Accessor Discriminating Functions are used when the effective method of all calls is an access to a slot, either reading, writing or checking boundness1; for this path to apply, there must be no non-standard methods on SB-MOP:SLOT-VALUE-USING-CLASS and its siblings. The first state is SB-PCL::ONE-CLASS, entered when one class of instance has been accessed; the discriminating function here closes over the wrapper of the class and the slot index, and accesses the slot of the instance directly.

If a direct instance of another class is passed to the generic function for slot access, then another accessor discriminating function is created: if the index of the slot in the slots vector of each instance is the same, then a SB-PCL::TWO-CLASS function is created, closing over the two class wrappers and the index and performing the simple dispatch. If the slot indexes are not the same, then we go to the SB-PCL::N-N state.
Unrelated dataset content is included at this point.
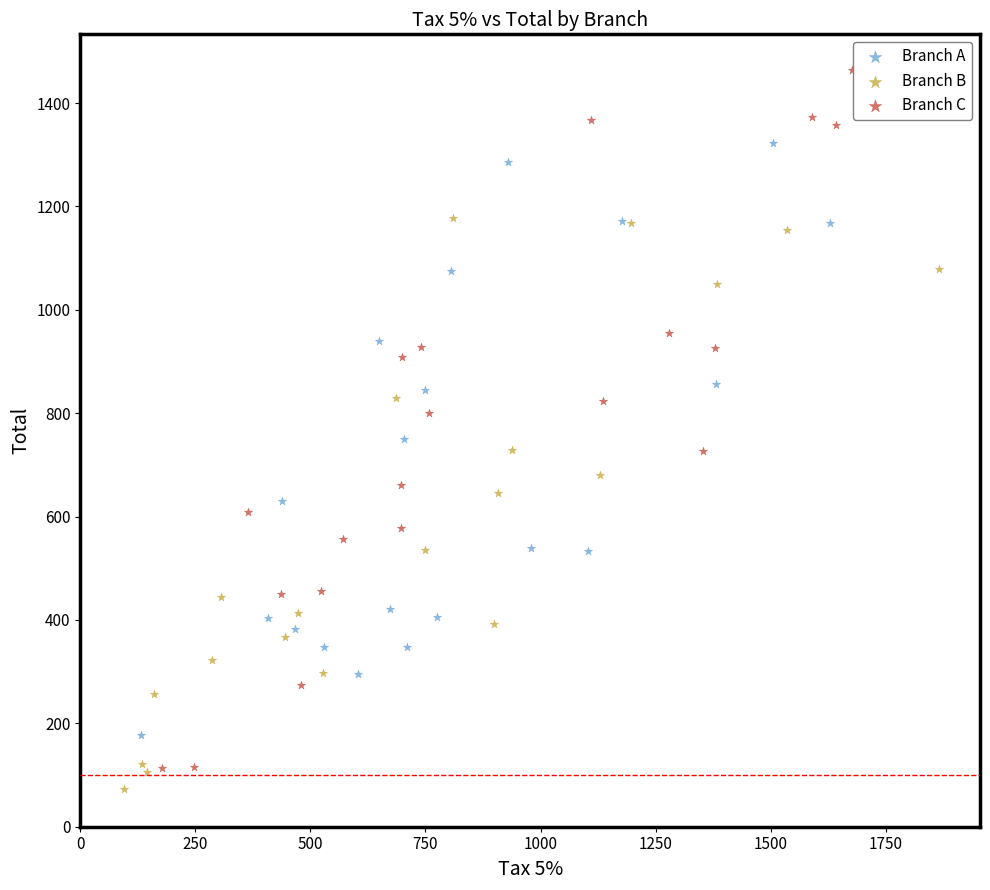

Which series reaches the maximum Y coordinate?

Branch C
For slot accesses for more than two classes with the same index, we move to the SB-PCL::ONE-INDEX state which maintains a cache of wrappers for which the slot index is the same. If at any point the slot index for an instance is not the same, the state moves to SB-PCL::N-N, which maintains a cache of wrappers and their associated indexes; if at any point an effective method which is not a simple slot access is encountered, then the discriminating function moves into the SB-PCL::CHECKING, SB-PCL::CACHING or SB-PCL::DISPATCH states.


Footnotes

[1] Although there is ordinarily no way for a user to define a boundp method, some automatically generated generic functions have them.